-- Work to do --
In the measurement error correction text below, which listed cause of error involves liquids?

-- Extracted text --
Measurement error correction

I have a measurement error. What can I do?

There can be different reasons for measuring errors. If a measurement error occurs, the following possible causes should be checked first. If these sources of error can be excluded, please contact us.


  •  Higher friction forces by damaged roll bearings
  •  Friction by rotary connection or feed-through, e.g. with chill rolls
  •  Contact of the measuring roll with pressure rolls, strippers, or brushes
  •  Drives or brakes are connected to measuring roll
  •  Acceleration and deceleration forces acting at the measuring roll during speed changes
  •  Bending forces in the web when winding and unwinding
  •  The actual mounting position is different from the design
  •  Torque of mounting screws not according to specification
  •  Fixed and floating bearing not correctly mounted
  •  Liquids entered the cavities of the sensors

Why does my amplifier constantly indicate 4 mA or 0 V?

-- Stored data --
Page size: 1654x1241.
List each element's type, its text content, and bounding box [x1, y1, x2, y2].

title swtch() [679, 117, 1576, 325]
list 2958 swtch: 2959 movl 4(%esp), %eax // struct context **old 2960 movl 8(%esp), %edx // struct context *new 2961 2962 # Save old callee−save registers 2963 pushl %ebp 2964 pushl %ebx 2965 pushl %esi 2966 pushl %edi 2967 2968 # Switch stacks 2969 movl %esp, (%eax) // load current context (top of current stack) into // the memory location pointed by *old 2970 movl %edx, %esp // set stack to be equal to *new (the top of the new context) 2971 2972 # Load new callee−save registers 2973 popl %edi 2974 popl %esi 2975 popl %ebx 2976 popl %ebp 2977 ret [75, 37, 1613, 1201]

-- The answer --
Liquids entered the cavities of the sensors.